• _Source extract_

This week, we have a guest post from Tuesday Serial contributor Kristen Brand. The best way to improve at something is by studying the masters and Kristen points us to three works of serial fiction, along with some critiques of each. Welcome, Kristen!

“Martians, Murderers, and Samurai: 3 Classic Works of Serial Fiction You Should Read”

by Kristen Brand



What did people do before the internet? Those were dark times, but back before ebooks and web fiction (and TV), people read stories serialized in magazines and newspapers. The phrase “reading the classics” probably gives you flashbacks of your high school English class, but here are three classic works of serial fiction that are actually pretty awesome.



A Princess of Mars by Edgar Rice Burroughs

First serialized in All-Story Magazine in 1912, A Princess of Mars is about Civil War veteran John Carter and his adventures after getting accidentally transported to Mars. (If you were one of the few people who saw John Carter in theaters, this is what that movie’s based on.) He travels across the harsh desert landscape, gets into a ton of swordfights, and falls in love with the eponymous princess, Dejah Thoris.

What’s great about it

Burroughs is a master of pacing. Even when he’s not ending chapters on a cliffhanger, his stories have a forward momentum that leaves the reader eagerly turning the page. John Carter barely has time to explore the strange world of Mars before he’s fighting giant ape monsters and getting embroiled in political intrigue. There are gladiator fights, clashing armies, and daring prison escapes, but it’s perfectly balanced with enough pathos and character moments to make you care about the stakes.

What’s not so great

A Princess of Mars is the first book in the Barsoom series, and in my opinion, it’s the best. I’d recommend you read the sequel, The Gods of Mars, if only to see the conclusion to John Carter and Dejah Thoris’s story, but I wouldn’t say you need to read further than that. A Princess of Mars features two Martian races: the humanlike Red Martians and four-armed, 15-foot-tall Green Martians. But further books in the series introduce the Black Martians and the Yellow Martians, and that’s where things get…awkward, to say the least.

Who should read it

Anybody who likes science fiction. A Princess of Mars is credited with influencing tons of later science fiction authors and directors. You should definitely check it out if you saw John Carter and were intrigued. And if you saw John Carter and hated it, you should still read the book, because it’s better than the movie.

The Woman in White by Wilkie Collins

First serialized in 1859 in All the Year Round and Harper’s Weekly, The Woman in White is about drawing teacher Walter Hartright, who falls in love with orphaned heiress Laura Fairlie. But Laura is already engaged to a sketchy rich guy—and he has evil plans for her. There’s also a mysterious woman dressed in white wandering around.

• _Your assignment_
Name every Martian race that the guest post mentions.

• _Records shown_
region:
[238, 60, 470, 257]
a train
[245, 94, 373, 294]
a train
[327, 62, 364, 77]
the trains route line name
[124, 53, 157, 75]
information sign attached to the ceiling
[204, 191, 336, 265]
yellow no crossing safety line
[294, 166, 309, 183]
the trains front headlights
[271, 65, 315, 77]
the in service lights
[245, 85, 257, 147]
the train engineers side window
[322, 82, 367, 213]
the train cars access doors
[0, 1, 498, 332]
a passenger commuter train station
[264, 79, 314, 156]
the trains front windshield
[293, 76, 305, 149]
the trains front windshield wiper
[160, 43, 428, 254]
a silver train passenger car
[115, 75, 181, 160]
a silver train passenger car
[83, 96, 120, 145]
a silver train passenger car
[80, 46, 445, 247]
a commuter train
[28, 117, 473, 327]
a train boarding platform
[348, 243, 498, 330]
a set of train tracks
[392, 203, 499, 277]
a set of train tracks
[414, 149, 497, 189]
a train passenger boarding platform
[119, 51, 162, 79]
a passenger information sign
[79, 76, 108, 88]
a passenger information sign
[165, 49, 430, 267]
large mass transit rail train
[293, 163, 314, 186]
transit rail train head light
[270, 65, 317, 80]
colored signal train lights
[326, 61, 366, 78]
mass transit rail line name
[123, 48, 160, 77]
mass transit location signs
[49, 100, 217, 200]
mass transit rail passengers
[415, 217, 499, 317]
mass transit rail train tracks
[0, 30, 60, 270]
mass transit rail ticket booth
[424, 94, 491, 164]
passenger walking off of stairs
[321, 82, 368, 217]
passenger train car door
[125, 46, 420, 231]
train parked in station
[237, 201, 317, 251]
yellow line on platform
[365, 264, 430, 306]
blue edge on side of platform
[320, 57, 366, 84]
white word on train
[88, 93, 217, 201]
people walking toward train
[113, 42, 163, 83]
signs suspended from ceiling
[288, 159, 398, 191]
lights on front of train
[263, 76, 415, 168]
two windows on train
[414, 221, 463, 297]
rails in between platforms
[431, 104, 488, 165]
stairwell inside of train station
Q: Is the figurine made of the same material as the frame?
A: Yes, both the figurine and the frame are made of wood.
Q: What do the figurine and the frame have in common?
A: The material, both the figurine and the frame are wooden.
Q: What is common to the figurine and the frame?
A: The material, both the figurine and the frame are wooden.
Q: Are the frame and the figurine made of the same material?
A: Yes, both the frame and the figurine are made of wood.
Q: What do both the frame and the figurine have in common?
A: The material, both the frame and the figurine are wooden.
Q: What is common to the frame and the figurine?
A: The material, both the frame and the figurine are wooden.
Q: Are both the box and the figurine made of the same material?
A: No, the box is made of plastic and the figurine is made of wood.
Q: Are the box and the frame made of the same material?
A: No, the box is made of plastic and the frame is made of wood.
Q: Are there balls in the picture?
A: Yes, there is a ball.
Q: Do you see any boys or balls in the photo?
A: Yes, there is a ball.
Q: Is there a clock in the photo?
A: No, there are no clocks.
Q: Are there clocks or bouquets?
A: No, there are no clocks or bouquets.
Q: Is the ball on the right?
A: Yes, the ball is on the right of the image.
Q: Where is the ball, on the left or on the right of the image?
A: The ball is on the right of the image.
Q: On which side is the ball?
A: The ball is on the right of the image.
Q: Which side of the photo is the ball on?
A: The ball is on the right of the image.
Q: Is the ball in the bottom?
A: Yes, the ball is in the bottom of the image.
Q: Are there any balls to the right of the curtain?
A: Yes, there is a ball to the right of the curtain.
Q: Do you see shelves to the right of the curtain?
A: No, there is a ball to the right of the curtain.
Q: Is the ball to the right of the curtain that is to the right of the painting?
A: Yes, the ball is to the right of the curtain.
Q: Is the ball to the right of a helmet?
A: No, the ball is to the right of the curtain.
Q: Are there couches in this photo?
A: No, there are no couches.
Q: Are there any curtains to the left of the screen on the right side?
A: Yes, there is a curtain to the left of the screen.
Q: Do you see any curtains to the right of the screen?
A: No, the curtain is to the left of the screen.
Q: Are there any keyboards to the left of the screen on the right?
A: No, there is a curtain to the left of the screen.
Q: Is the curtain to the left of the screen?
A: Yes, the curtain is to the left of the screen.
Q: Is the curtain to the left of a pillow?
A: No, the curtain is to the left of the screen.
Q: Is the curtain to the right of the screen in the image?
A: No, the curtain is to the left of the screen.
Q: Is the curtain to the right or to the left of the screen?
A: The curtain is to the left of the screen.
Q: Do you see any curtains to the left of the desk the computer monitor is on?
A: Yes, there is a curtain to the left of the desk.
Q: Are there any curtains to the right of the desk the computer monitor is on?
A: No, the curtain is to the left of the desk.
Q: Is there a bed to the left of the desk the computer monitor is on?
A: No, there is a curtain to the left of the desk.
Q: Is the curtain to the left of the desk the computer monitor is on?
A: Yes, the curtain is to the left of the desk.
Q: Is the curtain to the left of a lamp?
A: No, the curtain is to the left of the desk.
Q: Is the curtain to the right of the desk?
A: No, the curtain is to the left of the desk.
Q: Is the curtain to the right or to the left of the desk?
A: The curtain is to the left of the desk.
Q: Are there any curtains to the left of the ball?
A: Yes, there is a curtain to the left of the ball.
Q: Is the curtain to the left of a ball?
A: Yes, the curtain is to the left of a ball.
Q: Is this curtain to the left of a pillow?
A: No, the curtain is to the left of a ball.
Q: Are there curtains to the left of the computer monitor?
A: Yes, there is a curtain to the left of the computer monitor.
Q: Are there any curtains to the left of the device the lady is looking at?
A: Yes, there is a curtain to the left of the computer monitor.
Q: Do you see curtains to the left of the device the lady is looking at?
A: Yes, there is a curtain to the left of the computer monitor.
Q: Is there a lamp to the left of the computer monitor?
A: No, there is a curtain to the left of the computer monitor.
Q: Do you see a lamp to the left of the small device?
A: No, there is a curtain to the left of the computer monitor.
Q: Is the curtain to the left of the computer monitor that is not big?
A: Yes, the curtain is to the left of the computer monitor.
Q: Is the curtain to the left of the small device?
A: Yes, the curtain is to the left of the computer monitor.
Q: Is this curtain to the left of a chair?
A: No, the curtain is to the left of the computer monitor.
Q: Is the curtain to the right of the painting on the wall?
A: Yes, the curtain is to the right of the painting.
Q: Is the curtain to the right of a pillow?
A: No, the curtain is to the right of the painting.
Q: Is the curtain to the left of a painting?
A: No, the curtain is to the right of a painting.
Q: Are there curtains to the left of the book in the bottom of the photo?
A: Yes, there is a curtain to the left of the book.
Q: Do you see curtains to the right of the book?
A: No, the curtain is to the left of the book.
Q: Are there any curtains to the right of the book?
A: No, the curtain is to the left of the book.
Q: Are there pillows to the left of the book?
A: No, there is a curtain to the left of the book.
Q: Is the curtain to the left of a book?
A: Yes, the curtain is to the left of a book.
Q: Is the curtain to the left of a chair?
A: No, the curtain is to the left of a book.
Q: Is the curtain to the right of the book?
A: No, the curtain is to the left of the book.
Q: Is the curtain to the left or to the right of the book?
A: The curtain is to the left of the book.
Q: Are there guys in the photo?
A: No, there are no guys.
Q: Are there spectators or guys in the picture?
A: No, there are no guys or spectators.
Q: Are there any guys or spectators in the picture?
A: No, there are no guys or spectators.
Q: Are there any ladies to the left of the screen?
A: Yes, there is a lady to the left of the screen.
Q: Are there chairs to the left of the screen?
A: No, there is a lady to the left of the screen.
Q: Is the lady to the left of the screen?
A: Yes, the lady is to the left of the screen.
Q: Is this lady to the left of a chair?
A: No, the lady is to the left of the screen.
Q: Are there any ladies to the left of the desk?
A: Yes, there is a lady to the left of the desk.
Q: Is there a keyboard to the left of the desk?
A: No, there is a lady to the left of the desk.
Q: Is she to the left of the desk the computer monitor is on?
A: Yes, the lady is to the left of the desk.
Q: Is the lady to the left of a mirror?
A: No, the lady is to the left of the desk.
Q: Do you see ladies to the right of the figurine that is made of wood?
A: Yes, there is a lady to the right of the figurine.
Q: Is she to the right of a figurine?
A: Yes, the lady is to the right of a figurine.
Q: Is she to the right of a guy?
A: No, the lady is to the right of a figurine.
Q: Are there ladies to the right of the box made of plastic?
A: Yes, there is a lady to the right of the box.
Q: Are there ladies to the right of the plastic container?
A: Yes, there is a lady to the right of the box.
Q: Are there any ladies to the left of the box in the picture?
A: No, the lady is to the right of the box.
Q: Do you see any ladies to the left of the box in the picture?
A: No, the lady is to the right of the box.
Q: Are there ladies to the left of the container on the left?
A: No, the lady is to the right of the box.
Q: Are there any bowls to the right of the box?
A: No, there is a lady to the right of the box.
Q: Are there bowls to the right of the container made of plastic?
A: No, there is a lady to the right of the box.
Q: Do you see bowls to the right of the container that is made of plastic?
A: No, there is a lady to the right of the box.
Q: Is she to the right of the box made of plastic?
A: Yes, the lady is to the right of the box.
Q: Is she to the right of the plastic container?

• _Response for this exercise_
Red Martians, Green Martians, Black Martians, Yellow Martians